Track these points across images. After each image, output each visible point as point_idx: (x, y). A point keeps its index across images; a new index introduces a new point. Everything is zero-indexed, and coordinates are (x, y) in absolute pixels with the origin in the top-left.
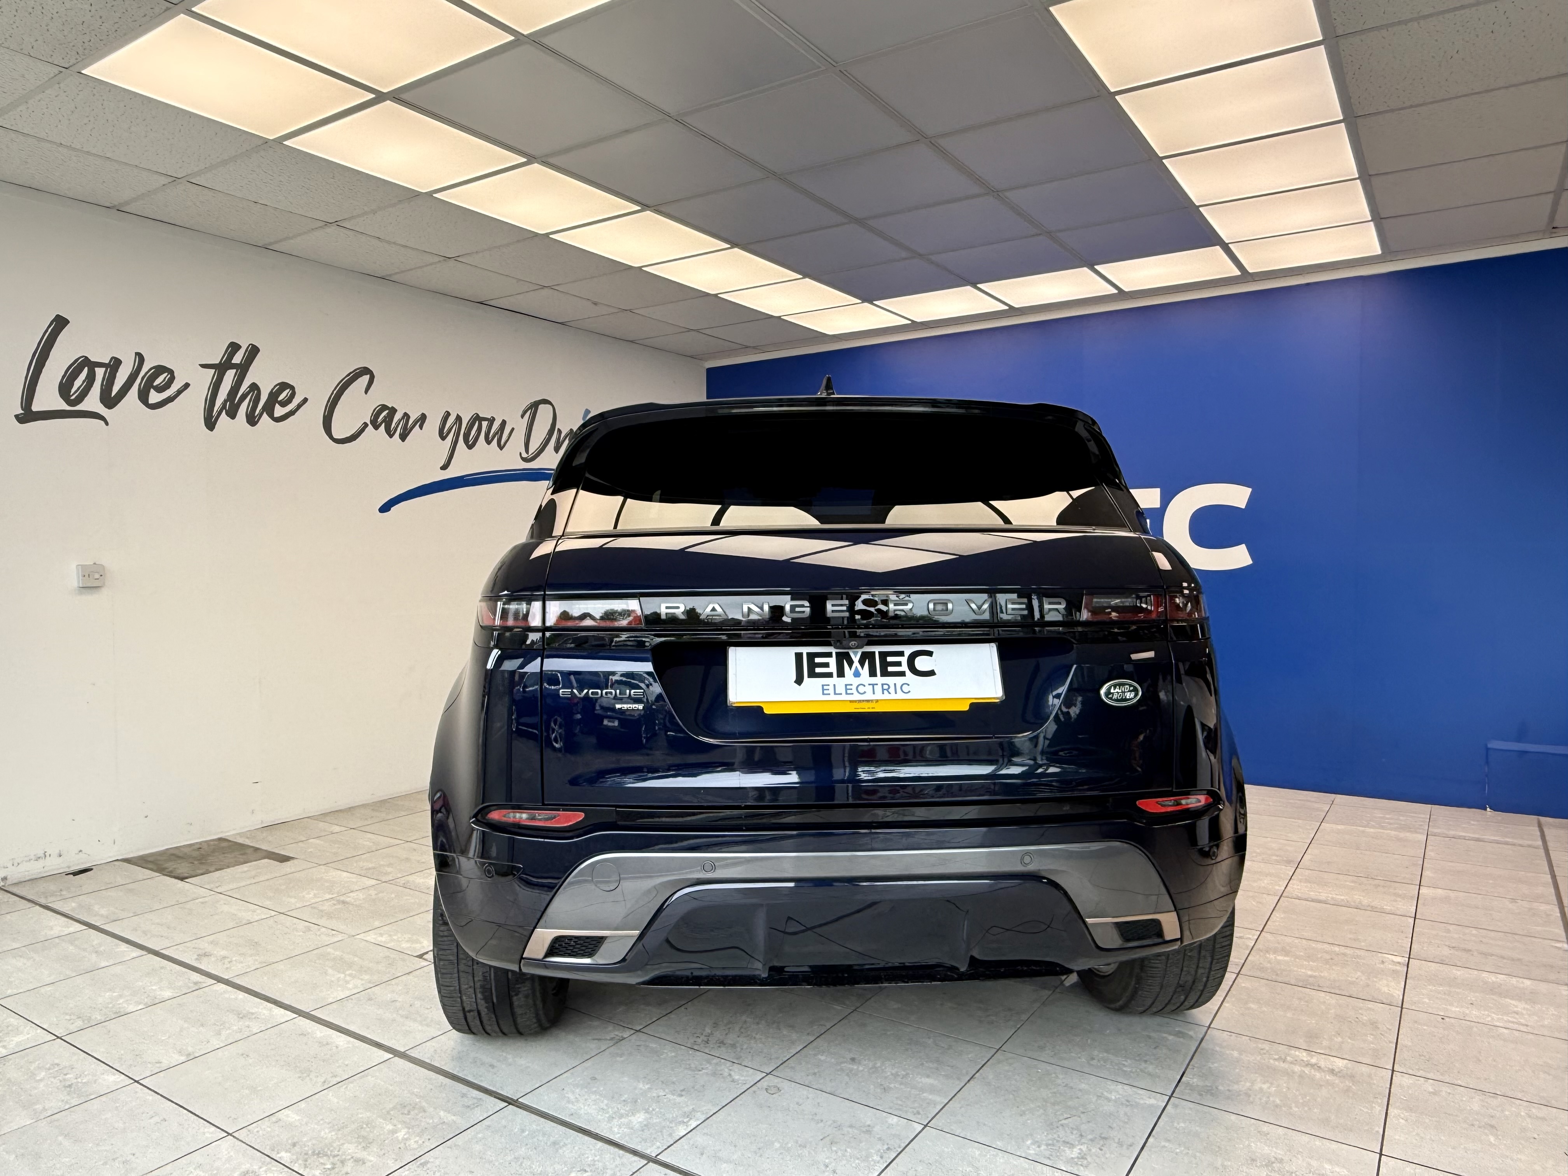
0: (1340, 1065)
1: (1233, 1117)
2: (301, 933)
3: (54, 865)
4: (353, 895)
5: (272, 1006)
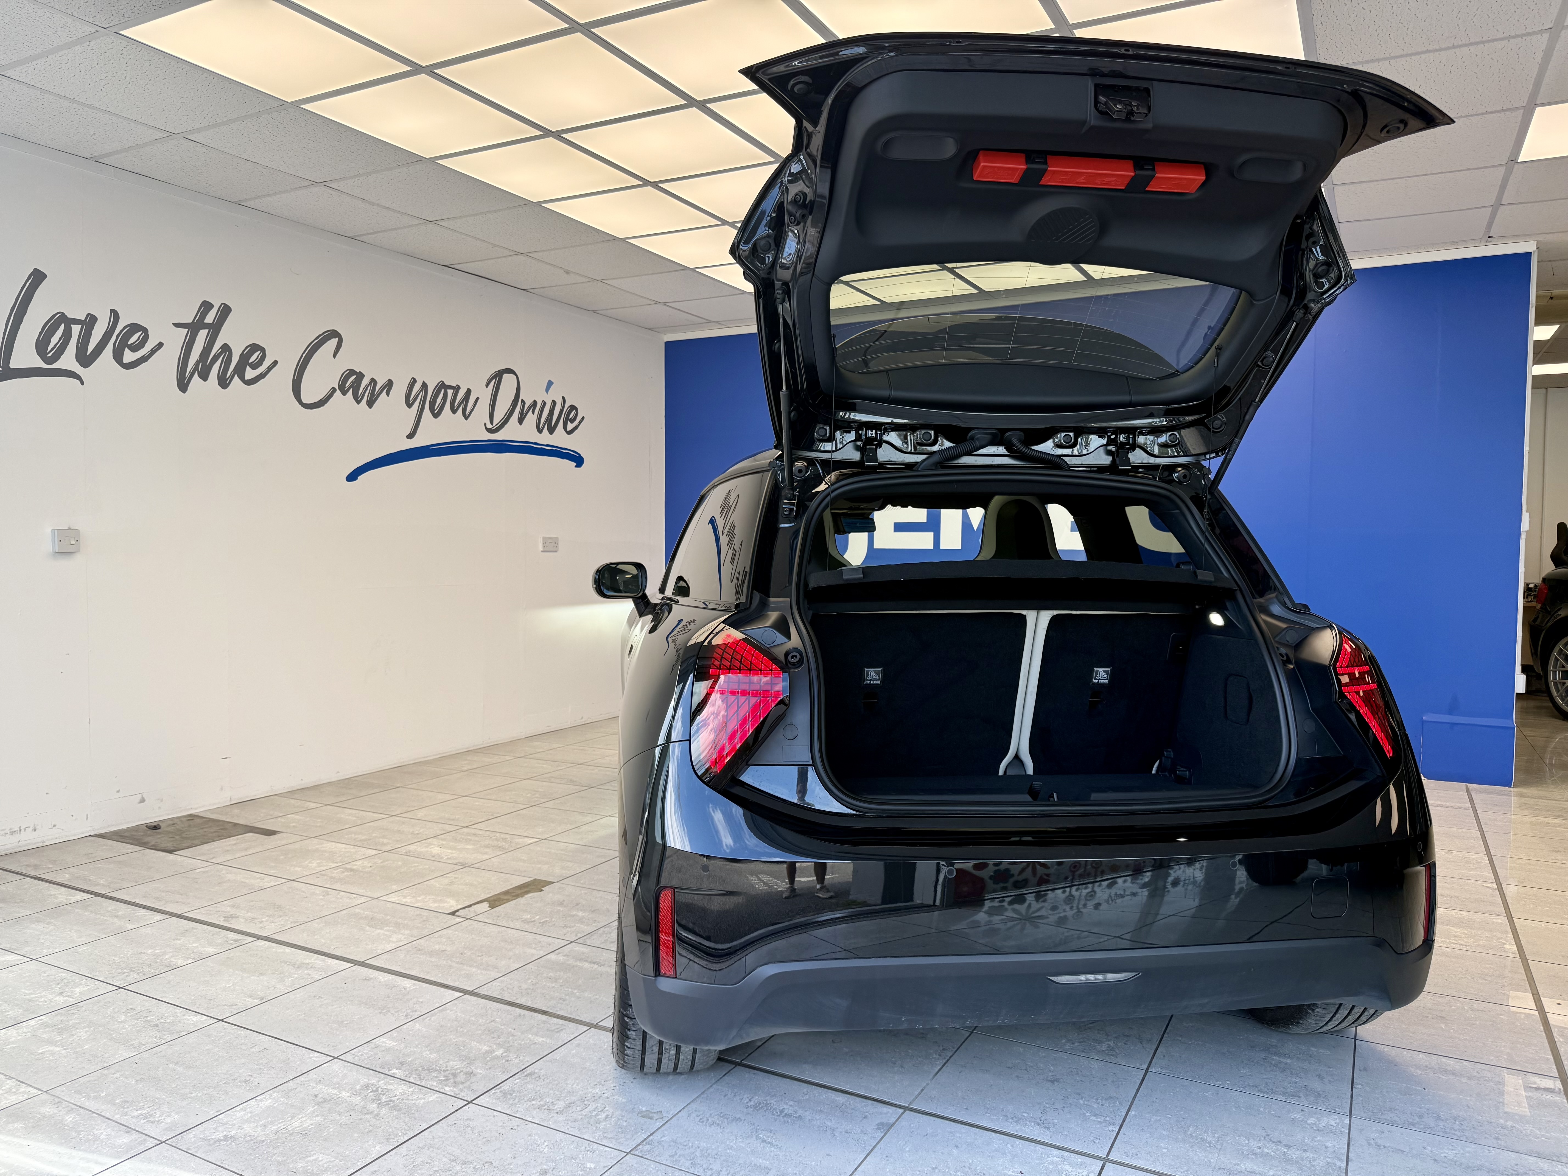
2: (321, 897)
3: (29, 839)
4: (358, 863)
5: (324, 957)
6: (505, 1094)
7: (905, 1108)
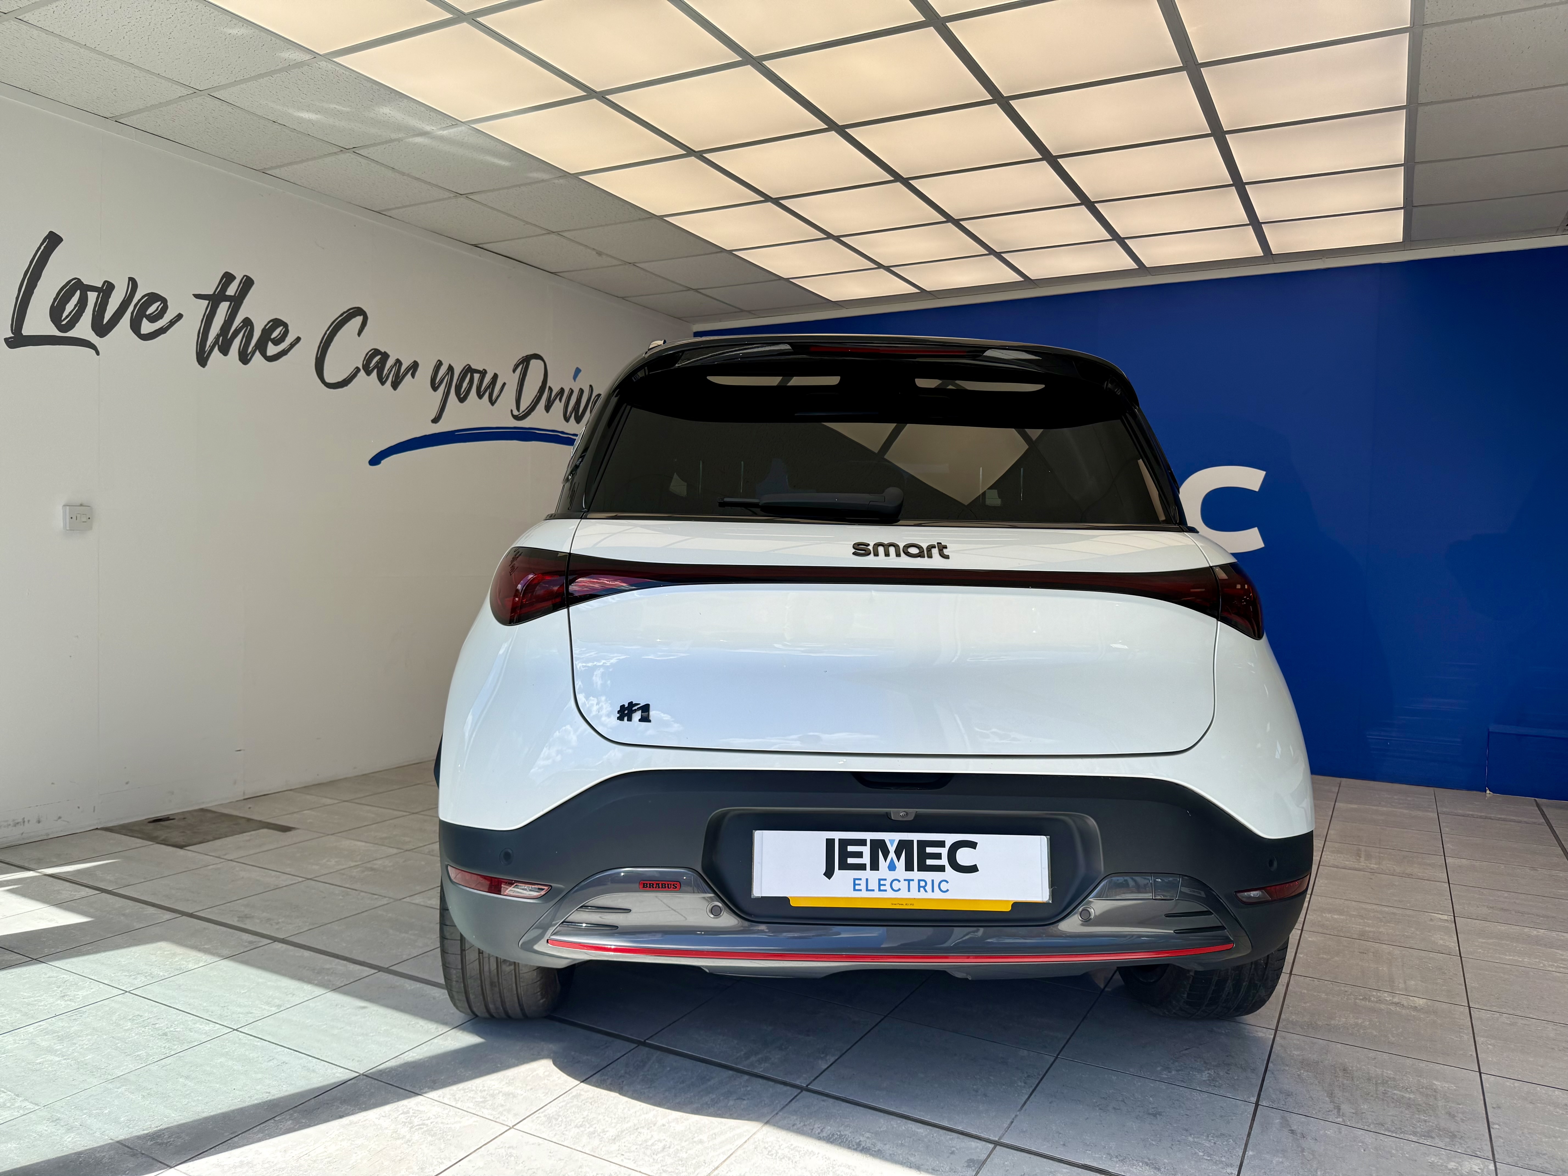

- [Activity] Convert every line of the entries above into a JSON list of strings, one string per line, omitting blank lines and the picture markers.

- [Response]
[
  "Track these points across images. After each image, output each visible point as point_idx: (x, y). A point keeps its index across images; a new index introduces a new point. Everything is zero-indexed, and coordinates are (x, y) in absolute pixels with the origin in the top-left.",
  "0: (1340, 1065)",
  "1: (1233, 1117)",
  "2: (301, 933)",
  "3: (54, 865)",
  "4: (353, 895)",
  "5: (272, 1006)",
  "2: (321, 897)",
  "3: (29, 839)",
  "4: (358, 863)",
  "5: (324, 957)",
  "6: (505, 1094)",
  "7: (905, 1108)"
]